* [Problem set]
a) Echo the kernel mailing list excerpt from "On Wed, 2010-07-28" to "do right away.", word for word.
b) For each of these statements, say yes or no to whether it agrees with the kernel mailing list excerpt, and quote the words from the excerpt that settle it: (i) Linus suspects GFP_KERNEL works fine. (ii) Steve decides GFP_KERNEL is the safer choice here. (iii) The updated patch is included in this same message.

On Wed, 2010-07-28 at 08:39 -0700, Linus Torvalds wrote:
> On Wed, Jul 28, 2010 at 4:15 AM, Steven Whitehouse <swhiteho@redhat.com> wrote:
> >
> > We may be able to eliminate vmalloc entirely at some stage,
> > but this is easy to do right away.
> 
> Quite frankly, I'd much rather see this abstracted out a bit. Why not just do a
> 
>   void *memalloc(unsigned int size)
>   {
>       if (size < KMALLOC_MAX_SIZE) {
>          void *ptr = kmalloc(size, GFP_KERNEL | __GFP_NOWARN);
>          if (ptr)
>             return ptr;
>       }
>       return vmalloc(size);
>    }
> 
>    void memfree(void *ptr)
>    {
>       unsigned long addr = (unsigned long) ptr;
> 
>       if (is_vmalloc_addr(addr)) {
>          vfree(ptr);
>          return;
>       }
> 
>       kfree(ptr);
>    }
> 
> wouldn't that be much nicer? No need for that explicit flag, and you
> don't mess up an already way-too-ugly function even more.
> 
> Also, I do notice that you used GFP_NOFS, but you didn't use that for
> the vmalloc() thing. If there really are lock reentrancy reasons, you
> _could_ use __vmalloc(size, GFP_NOFS, PAGE_KERNEL).  But since you've
> been using vmalloc() for a long time, I suspect GFP_KERNEL works fine.
> Yes/no?
> 
>                       Linus

Well it had been working ok, but I don't really trust it since we are
holding a glock on the directory in shared mode at this point. That
means that if we (as a result of dropping dcache) need to unlink an
inode, we might land up taking glocks in the wrong order.

We use GFP_NOFS everywhere else under glocks for that reason, so I think
its safer to use GFP_NOFS here.

An updated patch based on your comments follows in the next email,

Steve.




^ permalink raw reply	[flat|nested] 7+ messages in thread

* [Cluster-devel] GFS2: Use kmalloc when possible for ->readdir() (try #2)

* [Data records]
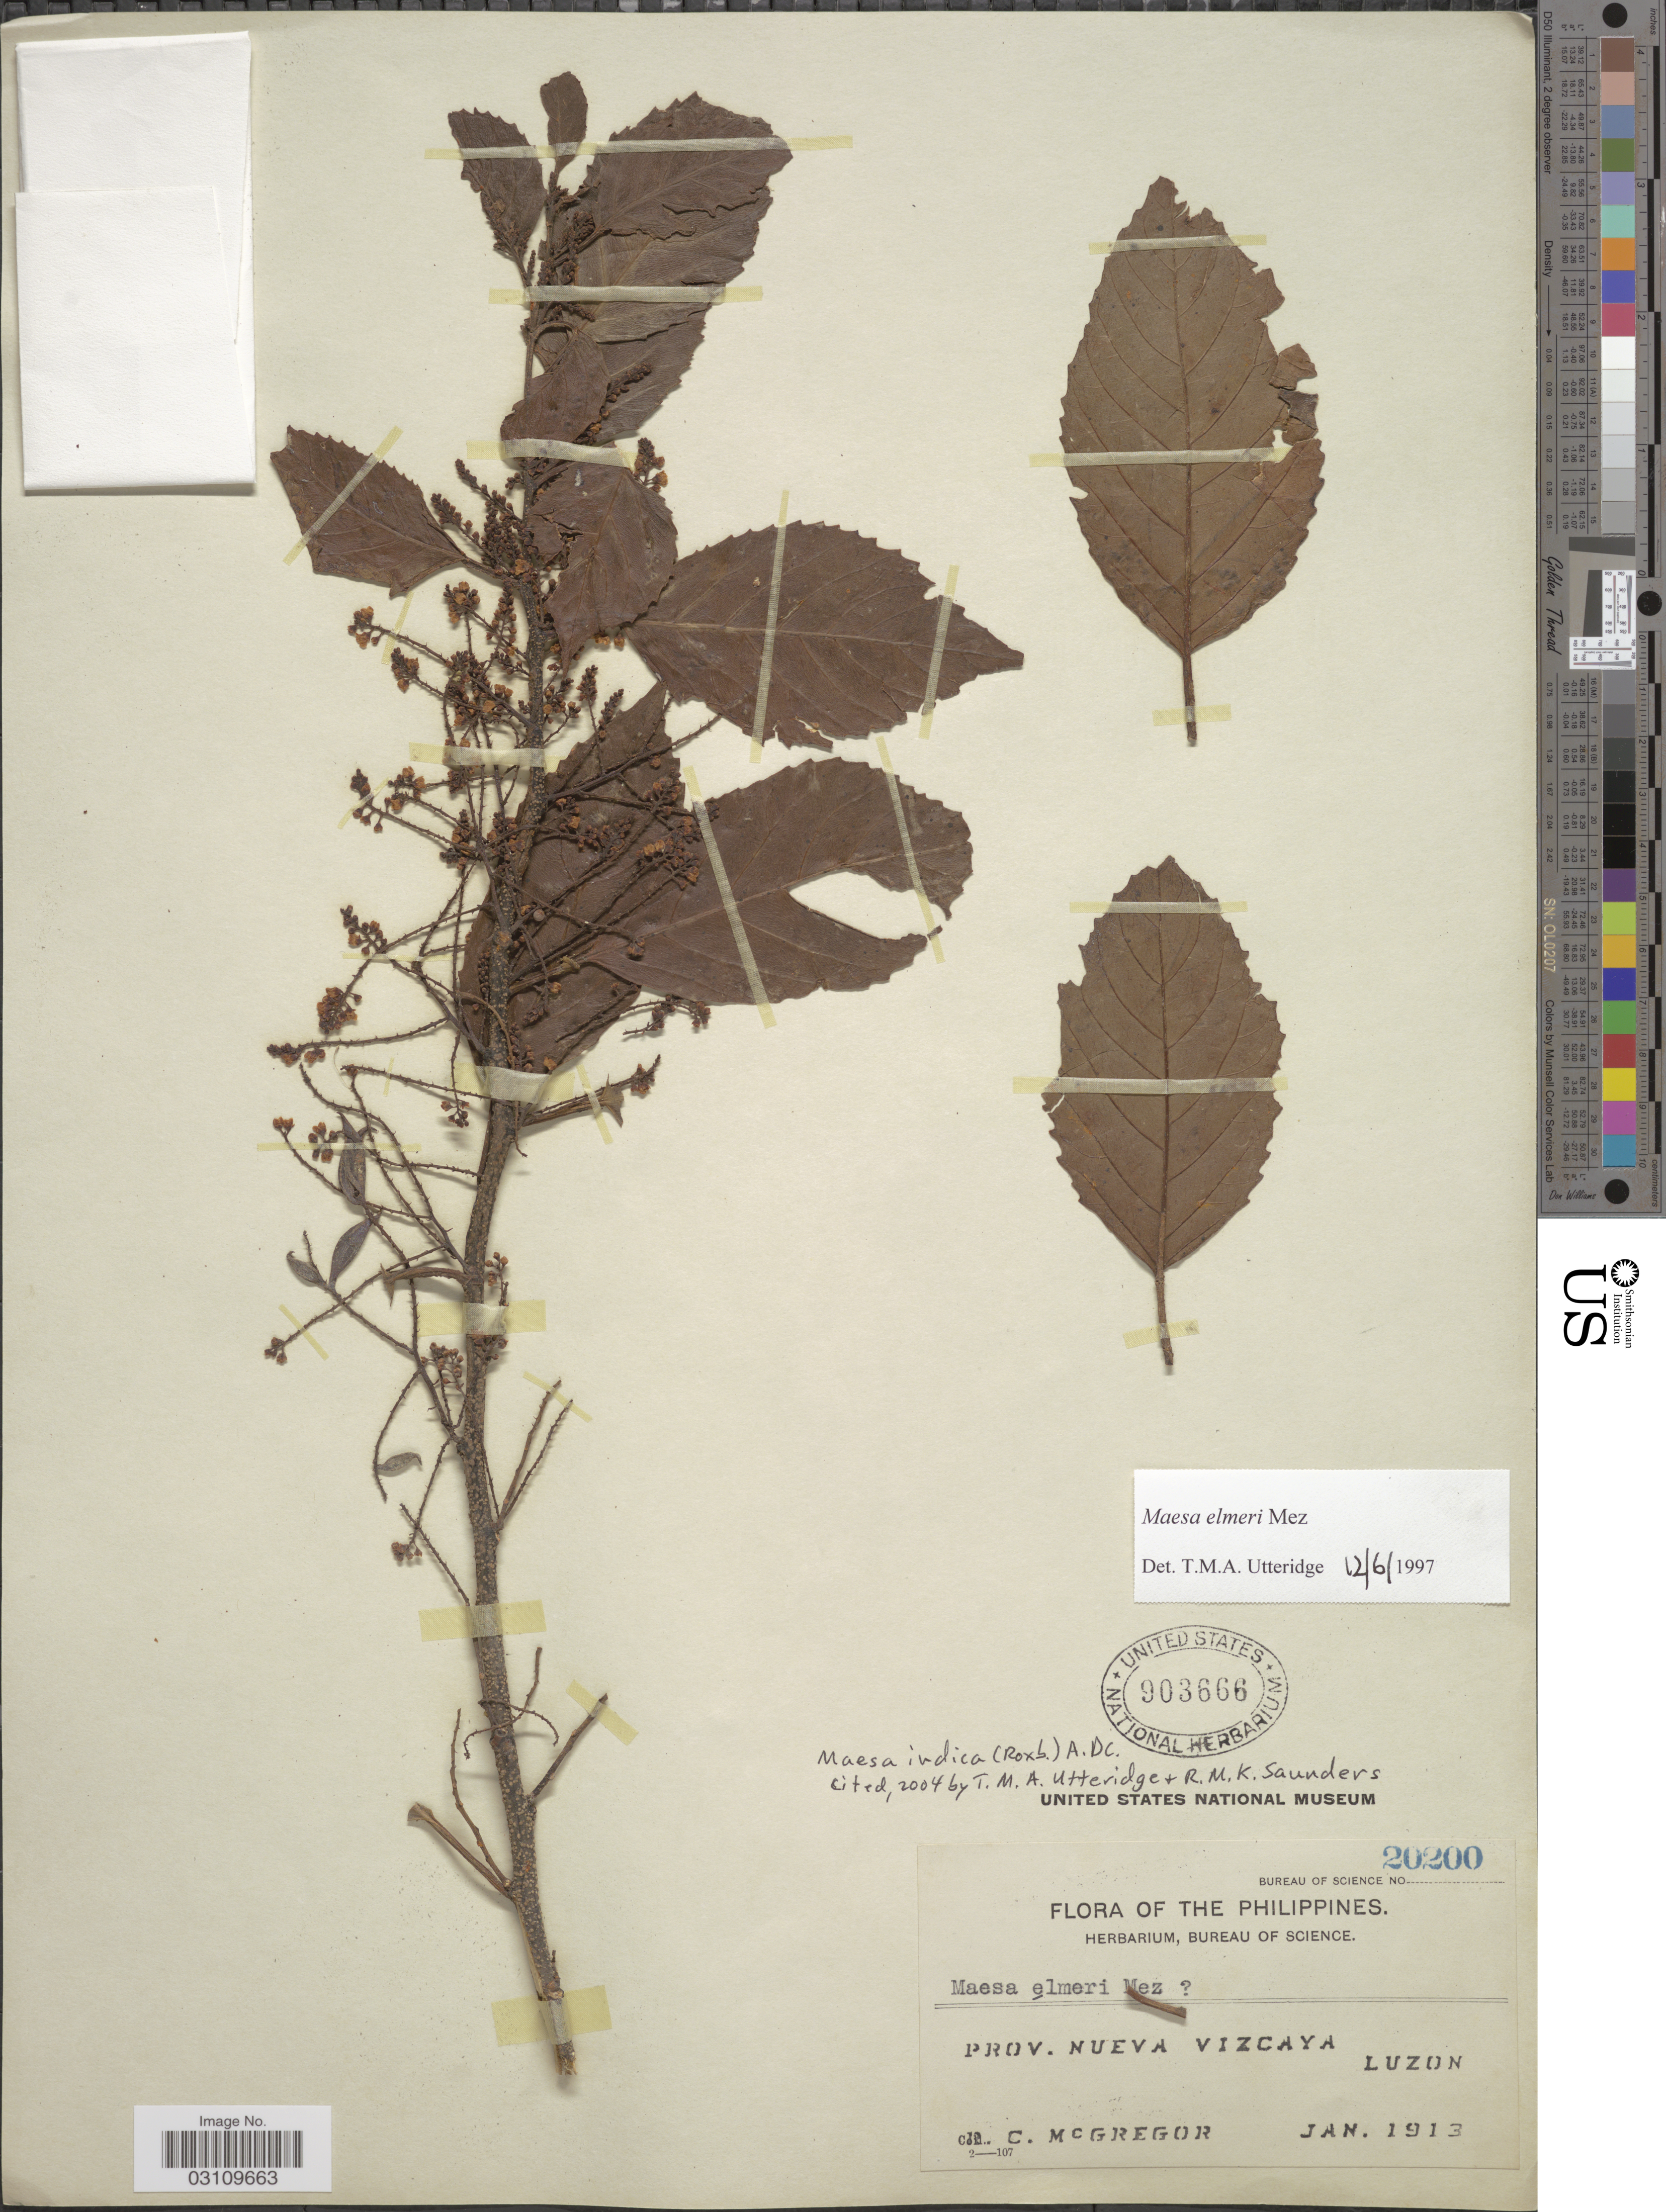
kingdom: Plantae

--

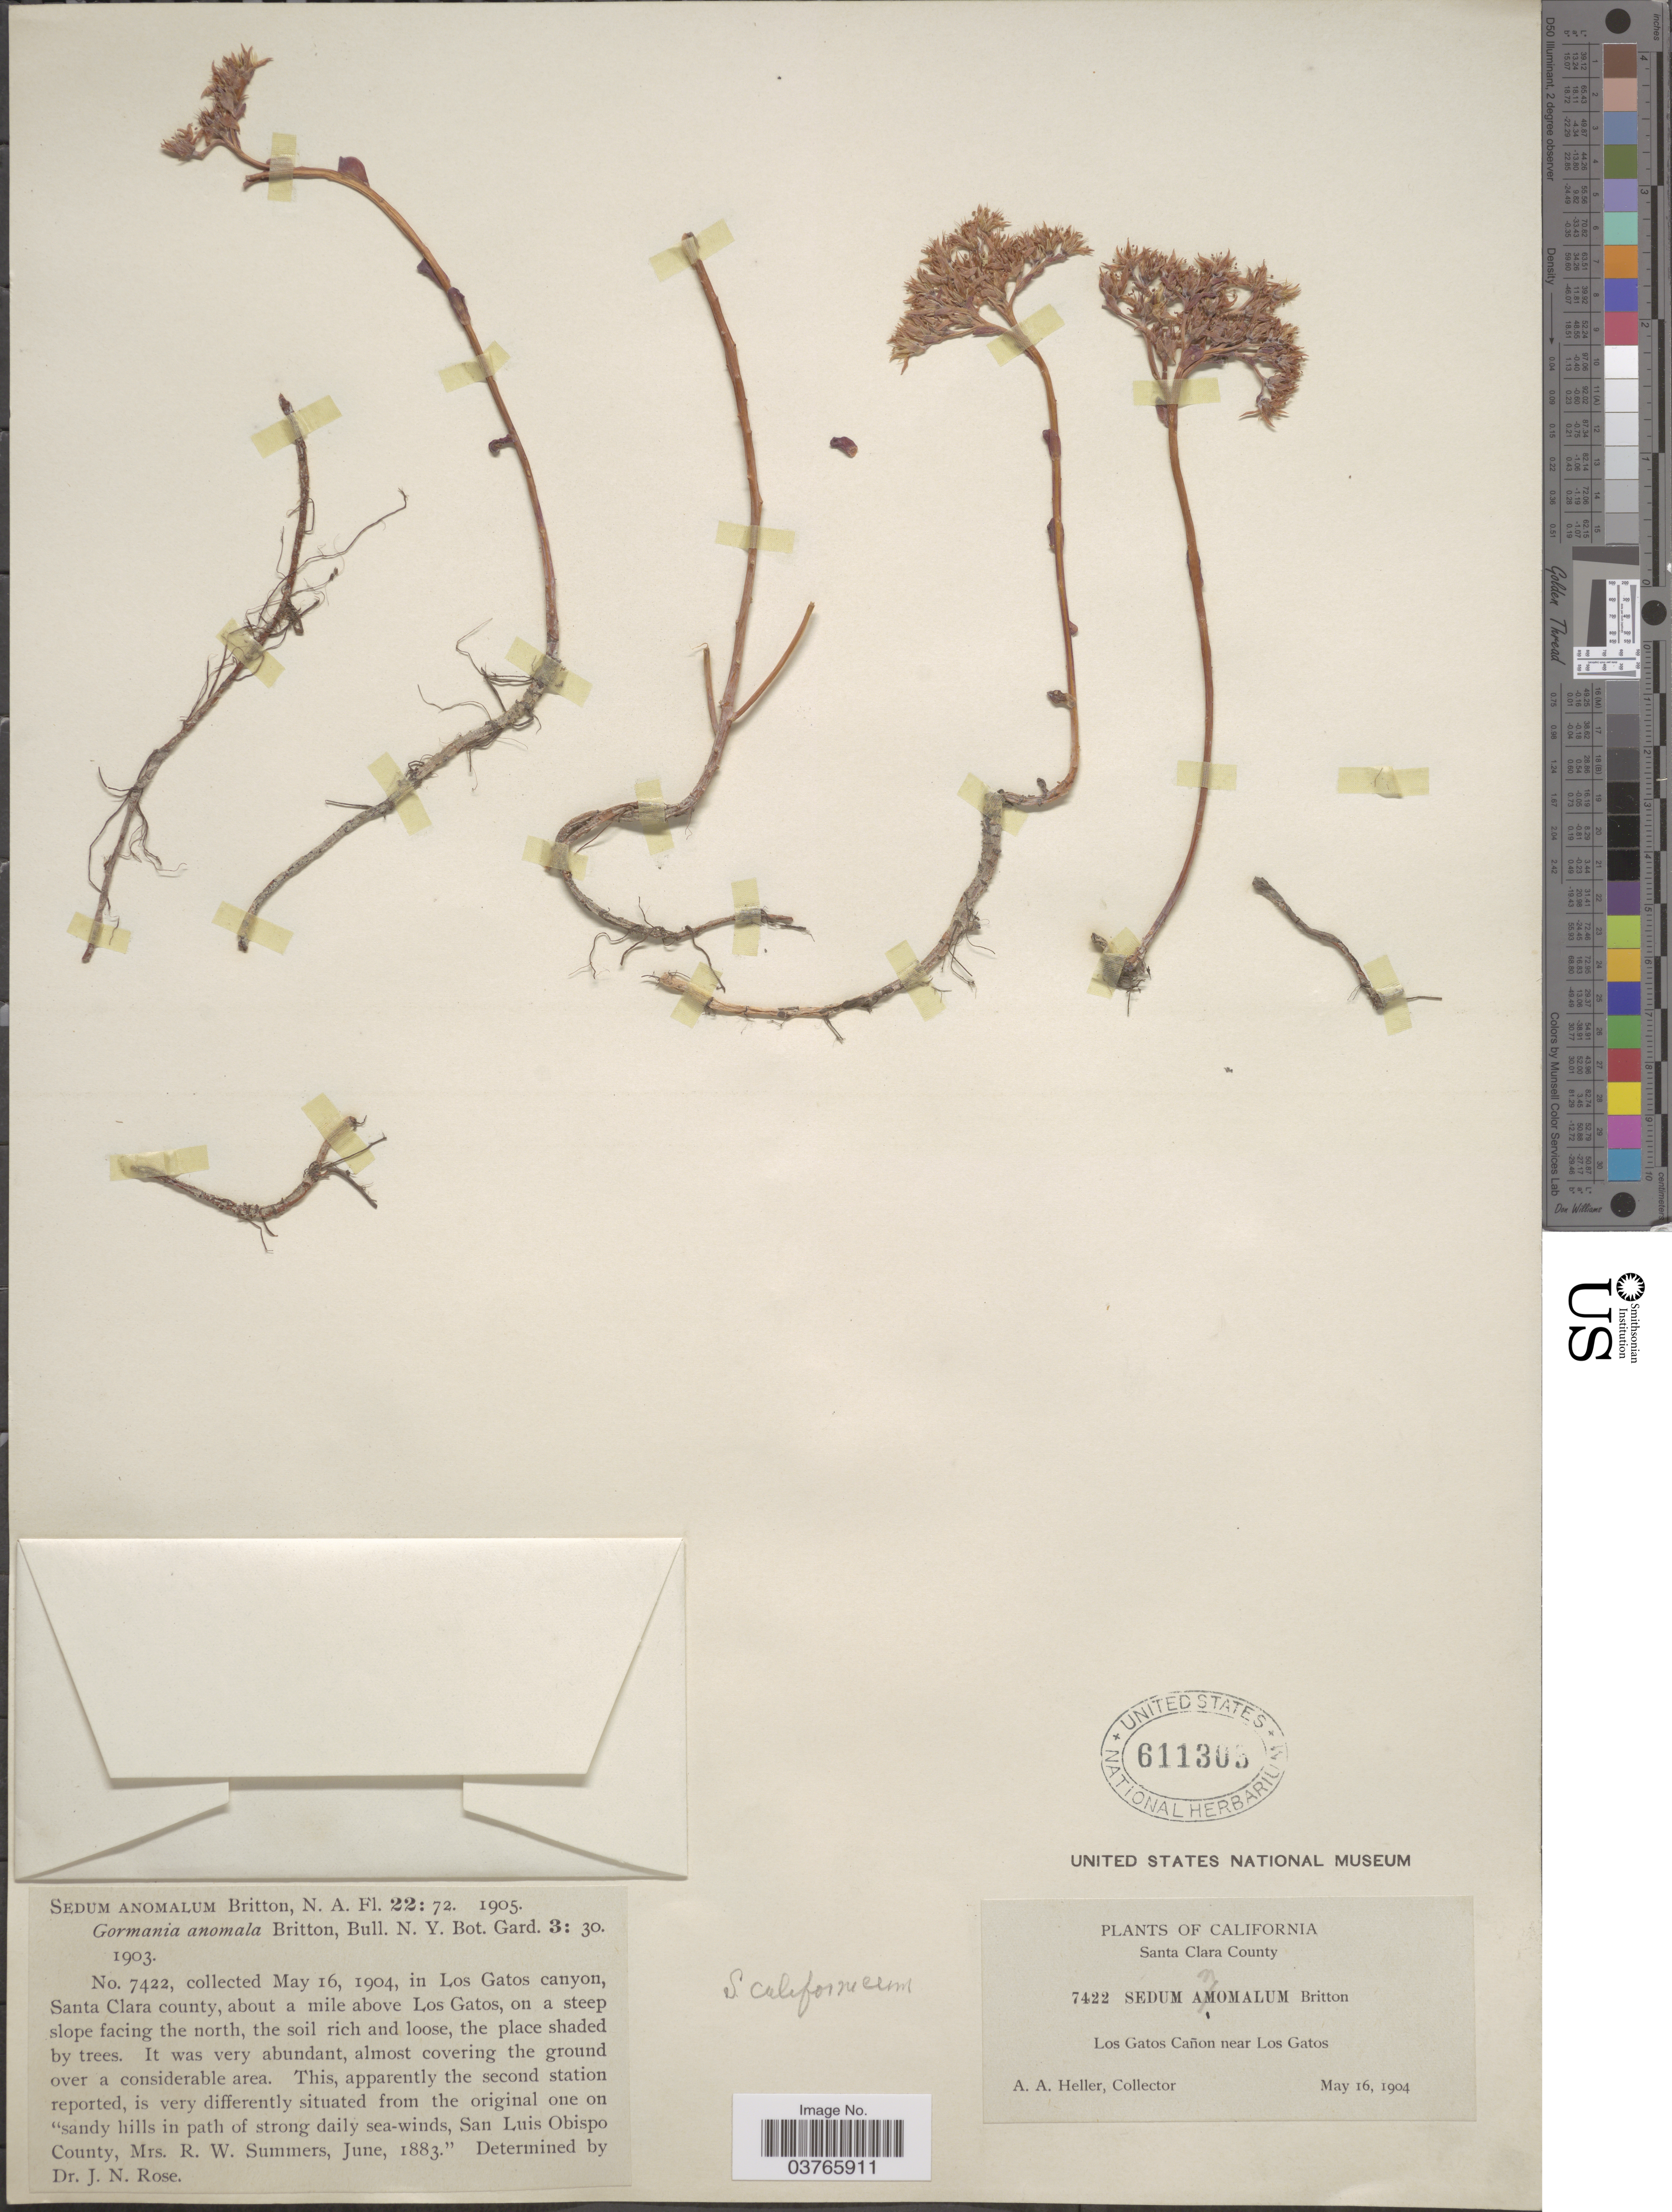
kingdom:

* [Completed exercise]
a)
On Wed, 2010-07-28 at 08:39 -0700, Linus Torvalds wrote:
> On Wed, Jul 28, 2010 at 4:15 AM, Steven Whitehouse <swhiteho@redhat.com> wrote:
> >
> > We may be able to eliminate vmalloc entirely at some stage,
> > but this is easy to do right away.

b)
(i) Yes: "I suspect GFP_KERNEL works fine."
(ii) No: "I think its safer to use GFP_NOFS here."
(iii) No: "An updated patch based on your comments follows in the next email"